Any NAS capable of upto 4x 1080p transcodes?

Ive been looking at buying a NAS and recently discovered its potential in respect of a PMS and wondered if any are actually capable of upto 4x simultaneious 1080p transcodes using hardware acceleration.

I was looking at the Synology 918+, but looking at its CPU (J34xx) Im not sure it would be up to the job. Reviews I have seen suggest this cpu could handle at best 2-3 streams with the newer J5005 managing 4.

Id recently seen a review stating that the 1019+ could do 9 transcodes, but Im a but doubtful of this and question the testing methods, given what I have learned about the capabilities of the electrons.

So might actually have to wait until some newer NAS models adopting the j5005 CPU or even look at a self build. Im happy to self build, but just thought a one box solution would just be a bit easier, and I also like the look of the other features that they can offer.

Would appreciate any advice!

Cheers

To add to Trumpy’s reply,

I am using QNAP. QNAP offers NAS products which allow you to select which processor you want. Several models allow selection of i3, i5, and i7 CPU. I opted for the i7 (i7-7700 KabyLake)

But that sorts of defeats the whole point really, esepcially as all of my media is 1080p to start with.

To add to Trumpy’s reply,

I am using QNAP. QNAP offers NAS products which allow you to select which processor you want. Several models allow selection of i3, i5, and i7 CPU. I opted for the i7 (i7-7700 KabyLake)

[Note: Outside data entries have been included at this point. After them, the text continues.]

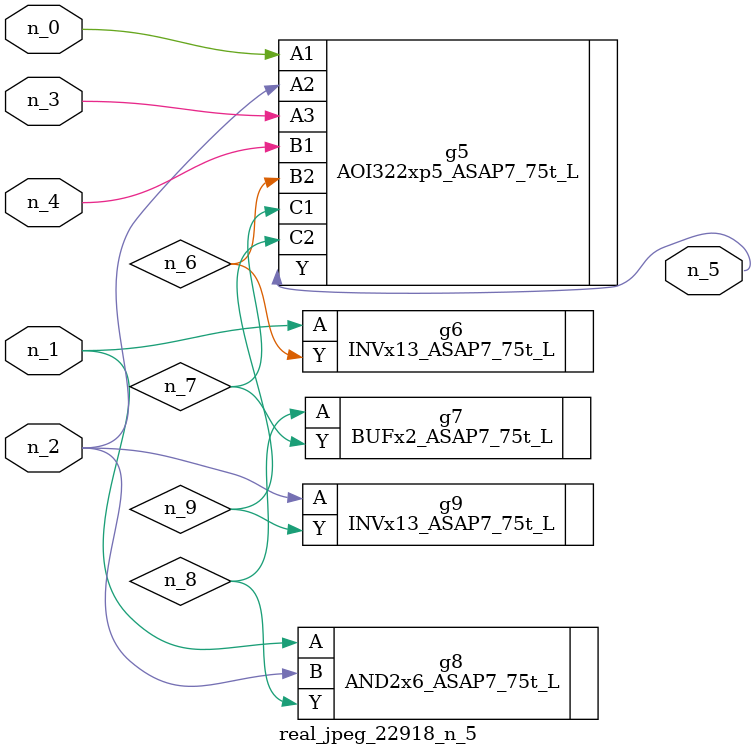
<source format=v>
module real_jpeg_22918_n_5 (n_4, n_0, n_1, n_2, n_3, n_5);

input n_4;
input n_0;
input n_1;
input n_2;
input n_3;

output n_5;

wire n_8;
wire n_6;
wire n_7;
wire n_9;

AOI322xp5_ASAP7_75t_L g5 ( 
.A1(n_0),
.A2(n_2),
.A3(n_3),
.B1(n_4),
.B2(n_6),
.C1(n_7),
.C2(n_9),
.Y(n_5)
);

INVx13_ASAP7_75t_L g6 ( 
.A(n_1),
.Y(n_6)
);

AND2x6_ASAP7_75t_L g8 ( 
.A(n_1),
.B(n_2),
.Y(n_8)
);

INVx13_ASAP7_75t_L g9 ( 
.A(n_2),
.Y(n_9)
);

BUFx2_ASAP7_75t_L g7 ( 
.A(n_8),
.Y(n_7)
);


endmodule
</source>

Looked at these too but way beyond budget.

I dont want to buy a device that doesn’t give me much headroom. Seems these latest NAS’s haven’t caught up with the newer CPUs yet, so I either wait a bit longer, or look to self build (which would be cheaper).

Thanks for your input!

QNAP has many NAS with newer CPU capabilities (much more than Synology offers).

TVS-951X for example has the next generation Intel® Celeron® 3865U, which is an upgrade from the J3455.

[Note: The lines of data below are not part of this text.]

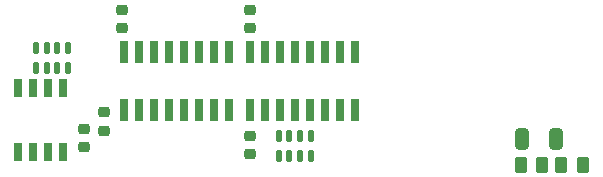
<source format=gbr>
%TF.GenerationSoftware,KiCad,Pcbnew,8.0.8-8.0.8-0~ubuntu22.04.1*%
%TF.CreationDate,2025-02-04T16:45:40+01:00*%
%TF.ProjectId,EEZ DIB 1.2 template,45455a20-4449-4422-9031-2e322074656d,rev?*%
%TF.SameCoordinates,Original*%
%TF.FileFunction,Paste,Top*%
%TF.FilePolarity,Positive*%
%FSLAX46Y46*%
G04 Gerber Fmt 4.6, Leading zero omitted, Abs format (unit mm)*
G04 Created by KiCad (PCBNEW 8.0.8-8.0.8-0~ubuntu22.04.1) date 2025-02-04 16:45:40*
%MOMM*%
%LPD*%
G01*
G04 APERTURE LIST*
G04 Aperture macros list*
%AMRoundRect*
0 Rectangle with rounded corners*
0 $1 Rounding radius*
0 $2 $3 $4 $5 $6 $7 $8 $9 X,Y pos of 4 corners*
0 Add a 4 corners polygon primitive as box body*
4,1,4,$2,$3,$4,$5,$6,$7,$8,$9,$2,$3,0*
0 Add four circle primitives for the rounded corners*
1,1,$1+$1,$2,$3*
1,1,$1+$1,$4,$5*
1,1,$1+$1,$6,$7*
1,1,$1+$1,$8,$9*
0 Add four rect primitives between the rounded corners*
20,1,$1+$1,$2,$3,$4,$5,0*
20,1,$1+$1,$4,$5,$6,$7,0*
20,1,$1+$1,$6,$7,$8,$9,0*
20,1,$1+$1,$8,$9,$2,$3,0*%
G04 Aperture macros list end*
%ADD10RoundRect,0.225000X-0.250000X0.225000X-0.250000X-0.225000X0.250000X-0.225000X0.250000X0.225000X0*%
%ADD11RoundRect,0.050800X-0.249200X0.724200X-0.249200X-0.724200X0.249200X-0.724200X0.249200X0.724200X0*%
%ADD12RoundRect,0.050800X0.199200X0.449200X-0.199200X0.449200X-0.199200X-0.449200X0.199200X-0.449200X0*%
%ADD13RoundRect,0.024000X0.276000X-0.926000X0.276000X0.926000X-0.276000X0.926000X-0.276000X-0.926000X0*%
%ADD14RoundRect,0.250000X0.262500X0.450000X-0.262500X0.450000X-0.262500X-0.450000X0.262500X-0.450000X0*%
%ADD15RoundRect,0.250000X0.325000X0.650000X-0.325000X0.650000X-0.325000X-0.650000X0.325000X-0.650000X0*%
%ADD16RoundRect,0.050800X-0.199200X-0.449200X0.199200X-0.449200X0.199200X0.449200X-0.199200X0.449200X0*%
G04 APERTURE END LIST*
D10*
%TO.C,C3*%
X173164100Y-139409600D03*
X173164100Y-140959600D03*
%TD*%
%TO.C,C5*%
X174688100Y-130710100D03*
X174688100Y-132260100D03*
%TD*%
%TO.C,C1*%
X171449600Y-140806600D03*
X171449600Y-142356600D03*
%TD*%
D11*
%TO.C,IC1*%
X169666600Y-137332200D03*
X168396600Y-137332200D03*
X167126600Y-137332200D03*
X165856600Y-137332200D03*
X165856600Y-142732200D03*
X167126600Y-142732200D03*
X168396600Y-142732200D03*
X169666600Y-142732200D03*
%TD*%
D12*
%TO.C,RN1*%
X190643100Y-141430100D03*
X189743100Y-141430100D03*
X188843100Y-141430100D03*
X187943100Y-141430100D03*
X187943100Y-143130100D03*
X188843100Y-143130100D03*
X189743100Y-143130100D03*
X190643100Y-143130100D03*
%TD*%
D13*
%TO.C,IC2*%
X185483100Y-139215600D03*
X186753100Y-139215600D03*
X188023100Y-139215600D03*
X189293100Y-139215600D03*
X190563100Y-139215600D03*
X191833100Y-139215600D03*
X193103100Y-139215600D03*
X194373100Y-139215600D03*
X194373100Y-134295600D03*
X193103100Y-134295600D03*
X191833100Y-134295600D03*
X190563100Y-134295600D03*
X189293100Y-134295600D03*
X188023100Y-134295600D03*
X186753100Y-134295600D03*
X185483100Y-134295600D03*
%TD*%
D14*
%TO.C,R1*%
X213677500Y-143827500D03*
X211852500Y-143827500D03*
%TD*%
%TO.C,R2*%
X210248500Y-143827500D03*
X208423500Y-143827500D03*
%TD*%
D13*
%TO.C,IC3*%
X174878600Y-139215600D03*
X176148600Y-139215600D03*
X177418600Y-139215600D03*
X178688600Y-139215600D03*
X179958600Y-139215600D03*
X181228600Y-139215600D03*
X182498600Y-139215600D03*
X183768600Y-139215600D03*
X183768600Y-134295600D03*
X182498600Y-134295600D03*
X181228600Y-134295600D03*
X179958600Y-134295600D03*
X178688600Y-134295600D03*
X177418600Y-134295600D03*
X176148600Y-134295600D03*
X174878600Y-134295600D03*
%TD*%
D15*
%TO.C,C4*%
X211446000Y-141668500D03*
X208496000Y-141668500D03*
%TD*%
D10*
%TO.C,C2*%
X185483100Y-141378100D03*
X185483100Y-142928100D03*
%TD*%
D16*
%TO.C,RN2*%
X167407200Y-135649800D03*
X168307200Y-135649800D03*
X169207200Y-135649800D03*
X170107200Y-135649800D03*
X170107200Y-133949800D03*
X169207200Y-133949800D03*
X168307200Y-133949800D03*
X167407200Y-133949800D03*
%TD*%
D10*
%TO.C,C6*%
X185483100Y-130710100D03*
X185483100Y-132260100D03*
%TD*%
M02*

</source>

Then you get into the bigger x72 family, x82 family, x77 w/GPU support, etc.

So there are ways to hit 4x1080p transcoding, but you are going to pay for it. Remember these aren’t just CPU’s but full systems.

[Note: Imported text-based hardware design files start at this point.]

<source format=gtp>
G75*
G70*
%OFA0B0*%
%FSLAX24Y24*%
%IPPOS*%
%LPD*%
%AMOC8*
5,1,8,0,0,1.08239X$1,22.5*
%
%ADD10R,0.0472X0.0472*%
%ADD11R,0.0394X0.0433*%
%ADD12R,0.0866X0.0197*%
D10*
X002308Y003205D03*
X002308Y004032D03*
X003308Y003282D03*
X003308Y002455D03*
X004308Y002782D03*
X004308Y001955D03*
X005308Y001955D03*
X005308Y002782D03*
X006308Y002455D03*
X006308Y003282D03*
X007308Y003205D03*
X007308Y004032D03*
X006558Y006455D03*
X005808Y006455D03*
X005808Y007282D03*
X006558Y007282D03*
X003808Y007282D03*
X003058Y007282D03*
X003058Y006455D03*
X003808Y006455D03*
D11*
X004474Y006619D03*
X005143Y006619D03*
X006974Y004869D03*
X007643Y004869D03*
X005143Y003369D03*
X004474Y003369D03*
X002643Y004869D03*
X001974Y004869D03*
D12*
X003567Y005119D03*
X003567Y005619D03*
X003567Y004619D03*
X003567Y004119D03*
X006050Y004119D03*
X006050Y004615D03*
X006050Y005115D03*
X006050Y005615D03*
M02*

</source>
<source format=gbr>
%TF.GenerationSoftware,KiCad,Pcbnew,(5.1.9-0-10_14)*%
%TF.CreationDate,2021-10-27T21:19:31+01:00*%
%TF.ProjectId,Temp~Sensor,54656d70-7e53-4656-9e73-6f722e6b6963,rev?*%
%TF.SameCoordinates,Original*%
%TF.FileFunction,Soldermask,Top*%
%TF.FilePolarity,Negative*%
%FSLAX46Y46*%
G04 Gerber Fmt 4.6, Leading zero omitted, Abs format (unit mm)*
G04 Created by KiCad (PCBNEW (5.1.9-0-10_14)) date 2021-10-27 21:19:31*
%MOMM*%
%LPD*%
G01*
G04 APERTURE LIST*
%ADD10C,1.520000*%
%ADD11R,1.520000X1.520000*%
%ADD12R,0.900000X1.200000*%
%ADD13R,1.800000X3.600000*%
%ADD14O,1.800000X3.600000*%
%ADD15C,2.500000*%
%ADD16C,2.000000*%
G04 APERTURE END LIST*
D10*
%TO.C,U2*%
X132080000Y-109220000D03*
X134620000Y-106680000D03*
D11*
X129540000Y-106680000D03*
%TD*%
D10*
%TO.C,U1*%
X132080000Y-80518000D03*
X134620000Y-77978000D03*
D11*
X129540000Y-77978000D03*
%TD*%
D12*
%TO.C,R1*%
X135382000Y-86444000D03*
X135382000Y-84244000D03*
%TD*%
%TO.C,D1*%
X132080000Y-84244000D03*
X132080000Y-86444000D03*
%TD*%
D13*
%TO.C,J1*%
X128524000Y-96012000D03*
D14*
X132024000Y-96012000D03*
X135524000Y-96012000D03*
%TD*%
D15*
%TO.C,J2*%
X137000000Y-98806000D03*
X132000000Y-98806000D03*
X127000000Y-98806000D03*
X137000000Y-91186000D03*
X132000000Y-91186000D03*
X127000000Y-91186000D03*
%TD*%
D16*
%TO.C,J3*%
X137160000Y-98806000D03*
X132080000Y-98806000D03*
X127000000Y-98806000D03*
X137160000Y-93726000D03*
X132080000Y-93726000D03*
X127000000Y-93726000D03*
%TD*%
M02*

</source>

Now there are things you can do to help make it easier to transcode (reduce resolution/bitrate/use supported codec/etc.) but doing 4 simultaneous transcodes isn’t trivial.

At the end of the day, that level of performance comes with a price tag. So you can either increase budget, adjust requirements downward (less transcodes/etc.), or WAIT for the eventual price of HW to decrease.

The risk with the last option is that as you wait for the price to come down, 4k will become more and more standard. Then you will want 4x 4k and likely be back where you are today.

2 Likes

Just gonna add my 2 cents here, for you and anyone in the future looking for this… Its probably well beyond your budget, but I have the TS-1685. It uses an Intel Xeon, I forget which model, but I went with the higher-end CPU offered in the 1685. Its capable of transcoding 2 streams of 4k, so it would be more than capable of doing 4 1080p streams.

I also second @MwC_Trexx. Performance like that is going to come at a cost. You could go with a lower-level CPU and have it create optimized versions of the files ahead of time, but at the cost of storage space.

Sorry I can’t give you a better answer!

I recently bought the DS918+. I’ve had 4 streams going at the same time with no problems - only one of which was transcoding though (no. 4).

  1. To my dad’s LG OLED 130 miles away
  2. To my Samsung 55" on my home LAN
  3. To my daughters 32" Samsung on my home LAN
  4. To my son’s iphone

I have to say it’s been running Plex flawlessly for 3 months now, I am very impressed. I don’t run 4k streams though (yet). It’s running the default 4 gb ram with 4 4 TB WD reds.

The NAS compatibility chart shows the AMD powered units without any hardware encoding, even though some seem to have decent GPUs embedded like the QNAP TS-473.

Any idea why Plex doesn’t support the AMD hardware encoding or decoding?

Edit: errr, I left out the “V” in the TVS-473 as MwC_Trexx pointed out a couple posts below.

I added the support for nVidia cards already. It’s already in PMS 1.15.0.

  1. QNAP supported nVidia card installed
  2. QNAP NVIDIA_GPU_DRV package installed
  3. nVidia card in QTS mode (Control panel - hardware - graphics )
  4. PMS Hardware acceleration enabled.
  5. Video transcodes to H.264 will utilize the nVidia GPU card.

TS-x73 families don’t have the embedded GPU, part of the reason for lower cost. The TVS-x73 family has the embedded AMD GPU’s.

You could install a supported low-end Nvidia GPU in your TS-x73 that is on QNAP’s compatibility list (as long as is bus powered… ie. GTX-1030, etc.) and you should be in business.

1 Like

This topic was automatically closed 90 days after the last reply. New replies are no longer allowed.